Thursday, July 28, 2011

AIX Process Priority and its Control


Introduction
As an AIX® administrator, you should already know the basics of how to work with processes, including researching, prioritizing, and killing them. You should also know how to tune your processes and optimize them accordingly, using the various tools at your disposal. These tools include some of the more recent tools available to you in AIX 5.3. To provide effective process control on your system, it is imperative that you understand the definition of processes and threads and the difference between them. This article also covers the psnice, and schedtune commands, as well as the Process Monitor Console (procmon), AIX Workload Manager (WLM), and other tools available to you. Let's start with definitions of processes and threads:
  • Processes -- A process is an activity within the system that is started with a command, shell script, or another process.
  • Threads -- A thread is an independent flow of control that operates within the same address space as other independent flows of controls within a process. A kernel thread is a single sequential flow of control.
Another way of looking at this is that the process is the entity that the operating system uses to control the use of system resources, while the threads control actual processor-time consumption. Most system management tools still require you to refer to the process rather then the thread. The process itself actually owns the kernel threads and each process can have one or more kernel threads (for example, multi-threaded applications). With threads, you can have multiple threads running on different CPUs on a system, which really takes advantage of computers with more then one processor (Symmetric Multiprocessing or SMP boxes). Applications can be designed to have user-level threads that are scheduled to work by the application or by the pthreads scheduler in libpthreads. Multiple threads of control allow an application to service requests from multiple users at the same time. With the libpthreads implementation, user threads sit on top of virtual processors, which are themselves on top of kernel threads. During this article, delve into more detail on the kernel aspects of a process and tools available to help you more effectively manage your overall system. To help you manage your environment, go through time-tested UNIX® commands and many of the new tools available to you as an AIX administrator.

※ ※ ※

=== EXERCISES TO COMPLETE ===
(1) According to the AIX process priority article, what do threads control, as opposed to processes?
(2) Decide whether each statement agrees with the AIX process priority article, and quote the words of the article that settle it.
(a) Each process can own only a single kernel thread.
(b) With the libpthreads implementation, user threads sit on top of virtual processors.
(c) Most system management tools require you to refer to the thread rather than the process.
(3) Carry on writing the AIX process priority article from the point where it stops.
The listing placed after the AIX process priority article is not needed for any task.

=== DATA SECTION ===
※ ※ ※

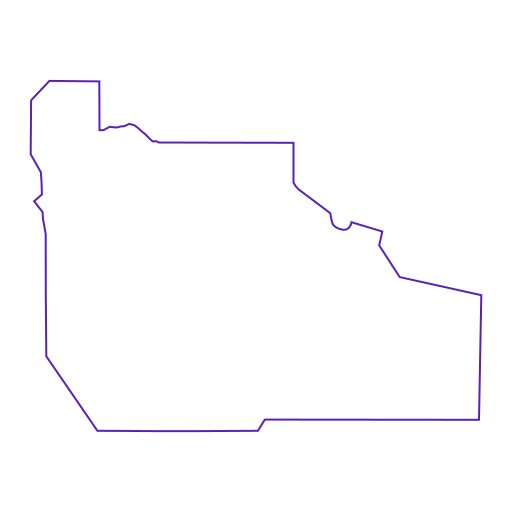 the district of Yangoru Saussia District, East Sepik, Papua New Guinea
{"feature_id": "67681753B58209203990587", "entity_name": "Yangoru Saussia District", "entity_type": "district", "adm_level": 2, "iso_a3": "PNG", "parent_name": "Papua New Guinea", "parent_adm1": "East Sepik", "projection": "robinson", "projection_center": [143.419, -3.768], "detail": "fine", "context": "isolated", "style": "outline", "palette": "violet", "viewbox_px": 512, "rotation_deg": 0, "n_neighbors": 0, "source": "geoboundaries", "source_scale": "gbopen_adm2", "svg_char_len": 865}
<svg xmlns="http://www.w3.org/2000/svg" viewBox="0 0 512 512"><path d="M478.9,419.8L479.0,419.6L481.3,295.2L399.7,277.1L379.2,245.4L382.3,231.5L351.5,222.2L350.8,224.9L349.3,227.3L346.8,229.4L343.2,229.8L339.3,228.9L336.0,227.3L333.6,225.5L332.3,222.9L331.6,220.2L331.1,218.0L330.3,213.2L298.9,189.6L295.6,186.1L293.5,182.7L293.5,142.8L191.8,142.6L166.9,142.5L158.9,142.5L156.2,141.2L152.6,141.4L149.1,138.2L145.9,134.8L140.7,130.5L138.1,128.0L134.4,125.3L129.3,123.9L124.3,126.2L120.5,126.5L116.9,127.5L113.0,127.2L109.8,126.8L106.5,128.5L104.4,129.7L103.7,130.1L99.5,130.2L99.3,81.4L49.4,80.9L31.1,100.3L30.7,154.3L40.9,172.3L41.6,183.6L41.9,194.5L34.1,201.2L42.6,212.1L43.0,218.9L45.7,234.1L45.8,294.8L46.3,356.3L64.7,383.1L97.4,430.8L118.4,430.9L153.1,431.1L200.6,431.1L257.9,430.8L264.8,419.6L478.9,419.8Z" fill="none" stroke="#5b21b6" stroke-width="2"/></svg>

※ ※ ※

=== WRITTEN RESPONSES ===
(1) Actual processor-time consumption.

(2)
(a) No: "each process can have one or more kernel threads"
(b) Yes: "user threads sit on top of virtual processors, which are themselves on top of kernel threads"
(c) No: "Most system management tools still require you to refer to the process rather then the thread."

(3)
Threads and SMT
Allowing threads to run on different CPUs also allows for effective utilization of simultaneous multi-threading (SMT). With the system in SMT mode, the processor fetches instructions from more than one thread. Exclusive to the POWER5 architecture, the concept of SMT is that no single process uses all processor execution units at the same time. The POWER5 design implements two-way SMT on each of the chip's cores. The end result is that each physical processor core is represented by two virtual processors. SMT is primarily beneficial in commercial environments where the speed of an individual transaction is not as important as the total number of transactions that are performed. SMT is expected to increase the throughput of workloads with large or frequently changing working sets, such as database servers and Web servers. Workloads that are floating-point intensive are likely to gain little from SMT and are the ones most likely to lose performance. These workloads heavily use either the floating-point units or the memory bandwidth. Workloads with low cycles per instruction (CPI) and low cache miss rates might see some small benefit. Generally, you should expect to see approximately a 30 percent increase in system performance due to SMT. You must determine whether the critical processes running on your system benefit from SMT. Critical processes typically benefit from SMT; however, if you determine otherwise, you need to shut it down -- it comes enabled by default.
Scheduling concepts
I'll try not to spend too much time on the kernel intricacies of the AIX scheduler, but you need to get to a better level of understanding before going into administering processes or tuning the scheduler.
Each CPU on a system has its own dedicated run queue, which is a list of runnable threads sorted by thread priority value. There is also another run queue called the global run queue. All new threads are placed in the global run queue. Every time the CPU is ready to dispatch a thread, this global run queue is checked before any other run queues. When a thread finishes its time slice on the CPU, it goes back on the run queue of the CPU it was running on. This helps AIX to maintain its processor affinity. (I'll discuss processor affinity in more detail later.)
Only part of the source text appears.